Further east, most Kazakhs seem to have favoured autonomy and, like the local Cossacks, sided with Admiral Kolchak’s White army against the Reds. The fighting was heavy, widespread and prolonged, but by the end of 1919 the Reds had prevailed in eastern Siberia, Orenburg and the northern Kazakh territories. By the spring the Seven Rivers territory was also in their hands. Famine followed. Although the Soviet regime had established political dominance, it discovered that it could not administer an economy based largely on semi-nomadic livestock-herding. 11 In both the Kazakh areas and the rest of what had become Soviet Central Asia officials had to cope with societies seriously different from those to the west. These societies were largely Muslim and poorly educated. Some regarded the new regime as liberating, but rather more disliked their new rulers much as they had the old. Still further east Bolshevik rule took longer to establish. Eighty thousand Japanese troops had occupied the Amur region in 1918, and, though the Communists had soon set up a ‘Far Eastern Republic’ in Siberia east of Lake Baikal, it was 1922 before the Soviet Union secured that region. The United States had put 7,000 troops into Vladivostok, and the British a further 800. 12Only in 1923 did Chukhotka and Yakutia become Communist.

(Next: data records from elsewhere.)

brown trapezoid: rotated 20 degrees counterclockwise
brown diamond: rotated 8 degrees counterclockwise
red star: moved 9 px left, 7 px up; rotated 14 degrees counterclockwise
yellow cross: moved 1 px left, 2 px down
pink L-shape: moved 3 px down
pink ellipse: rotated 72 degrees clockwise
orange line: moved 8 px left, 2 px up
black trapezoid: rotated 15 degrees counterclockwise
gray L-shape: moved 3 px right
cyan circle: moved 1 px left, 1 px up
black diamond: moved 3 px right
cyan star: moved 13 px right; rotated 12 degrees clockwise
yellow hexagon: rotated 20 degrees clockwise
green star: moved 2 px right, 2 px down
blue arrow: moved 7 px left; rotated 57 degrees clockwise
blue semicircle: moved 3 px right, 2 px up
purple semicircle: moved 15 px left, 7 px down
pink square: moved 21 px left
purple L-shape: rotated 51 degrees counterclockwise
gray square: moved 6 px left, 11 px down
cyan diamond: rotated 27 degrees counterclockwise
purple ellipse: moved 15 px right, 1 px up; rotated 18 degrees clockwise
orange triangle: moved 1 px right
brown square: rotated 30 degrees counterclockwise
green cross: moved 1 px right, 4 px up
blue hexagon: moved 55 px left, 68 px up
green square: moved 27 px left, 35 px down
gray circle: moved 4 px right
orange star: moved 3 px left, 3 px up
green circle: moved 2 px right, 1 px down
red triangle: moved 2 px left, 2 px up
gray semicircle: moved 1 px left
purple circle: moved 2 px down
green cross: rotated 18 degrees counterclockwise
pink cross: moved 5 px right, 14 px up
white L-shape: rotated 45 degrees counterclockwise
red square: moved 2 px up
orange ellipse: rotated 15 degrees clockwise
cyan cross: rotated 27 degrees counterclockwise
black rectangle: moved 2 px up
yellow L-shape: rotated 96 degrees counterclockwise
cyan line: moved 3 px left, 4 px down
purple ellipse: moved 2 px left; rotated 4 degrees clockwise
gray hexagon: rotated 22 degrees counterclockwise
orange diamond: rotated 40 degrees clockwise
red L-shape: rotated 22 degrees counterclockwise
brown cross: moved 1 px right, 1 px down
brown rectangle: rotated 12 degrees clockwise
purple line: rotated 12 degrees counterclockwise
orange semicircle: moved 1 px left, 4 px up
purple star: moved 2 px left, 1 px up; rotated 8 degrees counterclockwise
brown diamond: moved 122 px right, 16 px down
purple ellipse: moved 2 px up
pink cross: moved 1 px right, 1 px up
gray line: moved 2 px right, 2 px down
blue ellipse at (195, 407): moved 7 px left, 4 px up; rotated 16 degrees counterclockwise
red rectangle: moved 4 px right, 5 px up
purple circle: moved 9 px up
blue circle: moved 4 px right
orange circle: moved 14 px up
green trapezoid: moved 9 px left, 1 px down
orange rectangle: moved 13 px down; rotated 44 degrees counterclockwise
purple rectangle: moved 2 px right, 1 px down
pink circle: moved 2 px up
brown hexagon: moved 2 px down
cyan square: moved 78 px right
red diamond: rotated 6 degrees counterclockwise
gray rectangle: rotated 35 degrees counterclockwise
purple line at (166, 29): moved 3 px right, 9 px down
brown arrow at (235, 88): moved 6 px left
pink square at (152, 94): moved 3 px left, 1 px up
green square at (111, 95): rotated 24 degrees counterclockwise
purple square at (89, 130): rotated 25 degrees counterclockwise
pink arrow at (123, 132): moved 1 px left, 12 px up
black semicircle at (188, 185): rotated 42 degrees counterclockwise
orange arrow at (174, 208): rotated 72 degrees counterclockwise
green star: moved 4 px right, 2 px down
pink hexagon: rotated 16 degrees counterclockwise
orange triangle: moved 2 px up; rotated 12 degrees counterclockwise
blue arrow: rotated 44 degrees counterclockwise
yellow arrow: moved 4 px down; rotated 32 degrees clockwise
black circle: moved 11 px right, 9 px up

In 1924 a constitution for the Union of Soviet Socialist Republics was promulgated. The Union was to be a ‘federal multinational socialist federation’ based on the principle of self-determination. It consisted of three Republics of the Union - Russia, Ukraine and Belarus - and eleven Autonomous Republics - including Kazakhstan, Karelia and the Crimea, and others for Buriat-Mongols, Volga Germans, Tatars and others. There were
also thirteen Autonomous Provinces designed to accommodate, inter alia, the Udmurts of western Siberia, the Koni, the Chechens and the Maris. Jews were allotted Birobijan in the Amur region of the Far East as a national home; the Ulch and other small peoples were given ‘national districts’. However, Kazakhstan and Ukraine contained large minorities of ethnic Russians, and not a little ethnic-Russian territory was parcelled off to Estonia and Latvia, which were outside the Soviet Union. 13 Political and ethnic frontiers were not congruent in the Soviet Union, but, given the propensity of peoples to reproduce at different rates, to acculturate and to migrate, they never could be. How genuinely the values earnestly proclaimed in the Constitution were reflected in the Union is open to question, but if it really was an empire that had taken shape it was a new kind of empire.